**WHAT TO PRODUCE:**
Rewrite the lines below with "scatter plot" changed to "scatter diagram" and nothing else altered. Leave the pictures out of your version.

**DATA PROVIDED:**

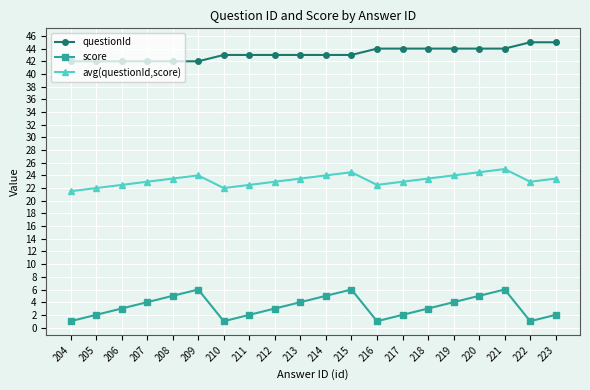

Does the chart have visible grid lines?

Yes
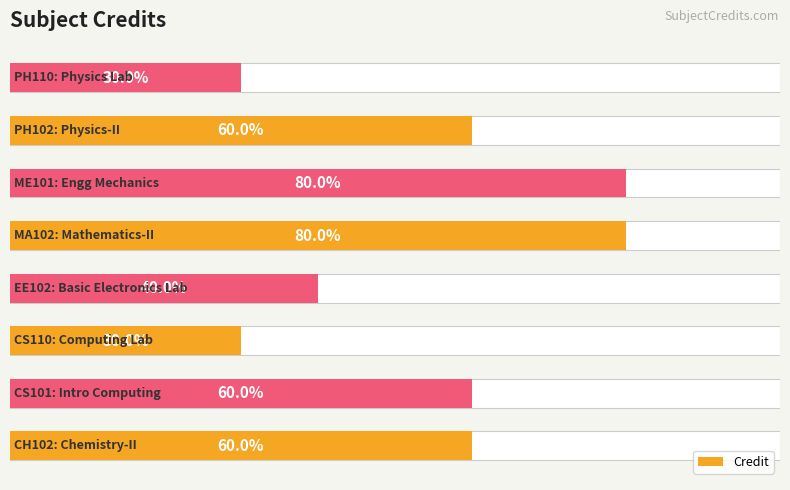

Are the bars horizontal?

Yes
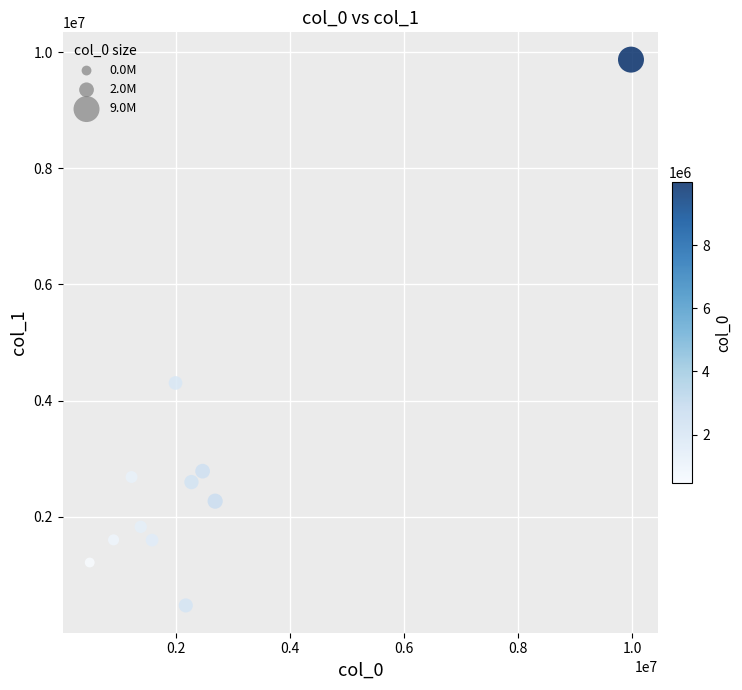

What Y value in the scatter plot is closest to 5171753?

4302783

**FINAL ANSWER:**
Does the chart have visible grid lines?

Yes

Are the bars horizontal?

Yes

What Y value in the scatter diagram is closest to 5171753?

4302783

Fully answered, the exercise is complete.